*Supplied text:*

VP of Learning for Dreambox Learning, Inc.
Bachelor’s degree in mathematics with minor in Ancient Greek in 2001
MAE in Secondary Mathematics in 2002
PhD in Educational Leadership from St. Louis University in 2009
Math always came pretty easily to me in K-12 school, and I enjoyed helping my classmates make sense of math concepts because there’s elegance in mathematical structures and relationships. I chose to major in math because I was choosing to be a math teacher. I knew Truman had a strong MAE program, and majoring in math was a requirement to teach math, so I signed up (also, I didn’t want to grade English essays). Unfortunately, K-12 school mathematics is very different from collegiate mathematics. This remains a huge problem (I’ve written about it at length here and here). I had earned straight A’s in math my entire life until first semester at Truman when I received a C in Calculus 2 (I can’t say I earned it or deserved it). I also almost failed Linear Algebra as well. But I was committed to sticking with it, and some of my favorite classes were Discrete Math with Dr. Adams, Theory of Numbers with Dr. Tony Vazzana, History of Math with Dr. Belanger, Elementary Differential Geometry with Dr. Easley, and my graduate math ed courses with Dr. LaGrassa. As a freshman, when I chose to become a math major, I really had no idea the kinds of cool ideas about the universe I’d encounter. And the logic, reasoning, and ability to define key terms and relationships have been extremely useful to me outside of mathematics.

*Exercise:* Reproduce the entire profile above of the mathematics graduate, word for word.

*Given data:*
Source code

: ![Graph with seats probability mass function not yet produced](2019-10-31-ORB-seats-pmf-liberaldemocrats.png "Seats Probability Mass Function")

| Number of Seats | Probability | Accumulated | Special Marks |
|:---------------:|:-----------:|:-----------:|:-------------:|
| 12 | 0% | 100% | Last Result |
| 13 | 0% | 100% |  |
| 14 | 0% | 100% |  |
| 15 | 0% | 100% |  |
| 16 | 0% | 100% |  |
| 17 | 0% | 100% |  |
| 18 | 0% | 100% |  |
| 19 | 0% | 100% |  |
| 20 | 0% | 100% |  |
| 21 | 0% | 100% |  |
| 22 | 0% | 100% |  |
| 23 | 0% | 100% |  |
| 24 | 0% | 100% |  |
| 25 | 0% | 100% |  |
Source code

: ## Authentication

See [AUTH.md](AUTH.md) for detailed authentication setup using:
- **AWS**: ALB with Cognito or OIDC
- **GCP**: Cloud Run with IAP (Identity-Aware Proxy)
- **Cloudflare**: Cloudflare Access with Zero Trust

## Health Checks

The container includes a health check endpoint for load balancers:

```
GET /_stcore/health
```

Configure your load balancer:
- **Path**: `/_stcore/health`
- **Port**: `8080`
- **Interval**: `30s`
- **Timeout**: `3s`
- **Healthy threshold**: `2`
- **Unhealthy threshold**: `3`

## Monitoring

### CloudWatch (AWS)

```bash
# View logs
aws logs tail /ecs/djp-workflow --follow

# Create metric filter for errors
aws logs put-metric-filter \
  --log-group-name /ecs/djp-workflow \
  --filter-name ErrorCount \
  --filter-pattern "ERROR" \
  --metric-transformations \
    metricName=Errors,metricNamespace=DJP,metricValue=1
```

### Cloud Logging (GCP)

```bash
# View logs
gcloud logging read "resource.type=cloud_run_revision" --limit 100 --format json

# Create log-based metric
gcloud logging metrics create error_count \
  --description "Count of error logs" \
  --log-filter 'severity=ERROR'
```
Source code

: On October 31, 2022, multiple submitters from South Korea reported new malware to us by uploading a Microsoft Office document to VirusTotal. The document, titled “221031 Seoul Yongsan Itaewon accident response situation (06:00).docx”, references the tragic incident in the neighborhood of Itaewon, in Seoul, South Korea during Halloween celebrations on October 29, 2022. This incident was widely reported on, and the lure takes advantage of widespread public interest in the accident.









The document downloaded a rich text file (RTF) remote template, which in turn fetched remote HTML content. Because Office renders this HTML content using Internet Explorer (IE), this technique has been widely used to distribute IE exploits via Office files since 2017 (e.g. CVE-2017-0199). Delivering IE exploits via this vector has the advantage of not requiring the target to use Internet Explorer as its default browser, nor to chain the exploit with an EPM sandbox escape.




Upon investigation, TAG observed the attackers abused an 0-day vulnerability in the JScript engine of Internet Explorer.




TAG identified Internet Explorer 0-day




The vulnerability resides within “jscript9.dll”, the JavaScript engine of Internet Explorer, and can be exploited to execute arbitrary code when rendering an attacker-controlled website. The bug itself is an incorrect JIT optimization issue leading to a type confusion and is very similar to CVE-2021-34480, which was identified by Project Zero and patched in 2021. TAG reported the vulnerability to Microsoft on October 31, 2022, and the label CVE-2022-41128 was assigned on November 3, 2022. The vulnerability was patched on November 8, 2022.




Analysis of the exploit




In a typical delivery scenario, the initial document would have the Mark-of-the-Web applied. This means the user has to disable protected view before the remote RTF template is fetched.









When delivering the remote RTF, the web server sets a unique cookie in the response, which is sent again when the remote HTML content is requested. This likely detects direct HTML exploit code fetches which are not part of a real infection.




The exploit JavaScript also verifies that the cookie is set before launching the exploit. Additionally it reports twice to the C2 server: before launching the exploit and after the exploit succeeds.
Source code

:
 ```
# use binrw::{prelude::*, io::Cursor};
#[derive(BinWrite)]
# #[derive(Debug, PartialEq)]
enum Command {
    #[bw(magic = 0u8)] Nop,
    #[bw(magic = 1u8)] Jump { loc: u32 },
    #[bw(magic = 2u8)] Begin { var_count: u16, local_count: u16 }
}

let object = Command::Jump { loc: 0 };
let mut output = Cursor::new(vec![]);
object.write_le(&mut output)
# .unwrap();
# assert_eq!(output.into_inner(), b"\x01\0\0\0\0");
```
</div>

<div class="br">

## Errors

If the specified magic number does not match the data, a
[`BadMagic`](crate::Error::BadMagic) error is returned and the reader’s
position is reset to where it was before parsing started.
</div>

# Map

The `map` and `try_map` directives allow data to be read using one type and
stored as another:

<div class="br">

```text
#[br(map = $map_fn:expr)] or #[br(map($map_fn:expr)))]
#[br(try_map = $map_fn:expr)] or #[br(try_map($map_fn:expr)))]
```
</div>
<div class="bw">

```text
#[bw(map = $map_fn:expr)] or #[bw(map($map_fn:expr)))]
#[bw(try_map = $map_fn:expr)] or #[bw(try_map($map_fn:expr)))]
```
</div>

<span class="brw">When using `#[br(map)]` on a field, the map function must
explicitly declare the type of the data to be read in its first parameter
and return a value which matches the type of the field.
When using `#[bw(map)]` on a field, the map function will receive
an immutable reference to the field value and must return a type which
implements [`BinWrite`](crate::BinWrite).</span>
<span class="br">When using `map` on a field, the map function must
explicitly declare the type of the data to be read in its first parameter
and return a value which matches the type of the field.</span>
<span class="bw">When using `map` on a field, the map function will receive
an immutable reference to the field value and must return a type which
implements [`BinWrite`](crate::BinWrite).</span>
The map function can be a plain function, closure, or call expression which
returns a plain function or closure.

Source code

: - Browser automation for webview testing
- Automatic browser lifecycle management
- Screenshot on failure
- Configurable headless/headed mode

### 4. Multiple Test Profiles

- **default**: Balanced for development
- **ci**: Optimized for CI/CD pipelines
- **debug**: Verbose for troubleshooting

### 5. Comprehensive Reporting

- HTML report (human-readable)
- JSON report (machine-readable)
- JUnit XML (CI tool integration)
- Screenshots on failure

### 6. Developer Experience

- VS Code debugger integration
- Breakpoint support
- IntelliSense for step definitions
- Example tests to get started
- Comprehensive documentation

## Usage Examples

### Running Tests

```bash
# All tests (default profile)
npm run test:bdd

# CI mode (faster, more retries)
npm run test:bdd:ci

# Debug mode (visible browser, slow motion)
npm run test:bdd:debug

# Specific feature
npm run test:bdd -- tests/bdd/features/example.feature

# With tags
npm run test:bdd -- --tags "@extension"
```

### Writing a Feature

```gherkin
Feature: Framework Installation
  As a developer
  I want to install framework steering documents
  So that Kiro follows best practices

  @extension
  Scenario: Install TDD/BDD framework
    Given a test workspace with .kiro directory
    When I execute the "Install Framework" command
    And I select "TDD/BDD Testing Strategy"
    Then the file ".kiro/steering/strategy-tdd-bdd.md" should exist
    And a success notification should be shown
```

*Result:*
VP of Learning for Dreambox Learning, Inc.
Bachelor’s degree in mathematics with minor in Ancient Greek in 2001
MAE in Secondary Mathematics in 2002
PhD in Educational Leadership from St. Louis University in 2009
Math always came pretty easily to me in K-12 school, and I enjoyed helping my classmates make sense of math concepts because there’s elegance in mathematical structures and relationships. I chose to major in math because I was choosing to be a math teacher. I knew Truman had a strong MAE program, and majoring in math was a requirement to teach math, so I signed up (also, I didn’t want to grade English essays). Unfortunately, K-12 school mathematics is very different from collegiate mathematics. This remains a huge problem (I’ve written about it at length here and here). I had earned straight A’s in math my entire life until first semester at Truman when I received a C in Calculus 2 (I can’t say I earned it or deserved it). I also almost failed Linear Algebra as well. But I was committed to sticking with it, and some of my favorite classes were Discrete Math with Dr. Adams, Theory of Numbers with Dr. Tony Vazzana, History of Math with Dr. Belanger, Elementary Differential Geometry with Dr. Easley, and my graduate math ed courses with Dr. LaGrassa. As a freshman, when I chose to become a math major, I really had no idea the kinds of cool ideas about the universe I’d encounter. And the logic, reasoning, and ability to define key terms and relationships have been extremely useful to me outside of mathematics.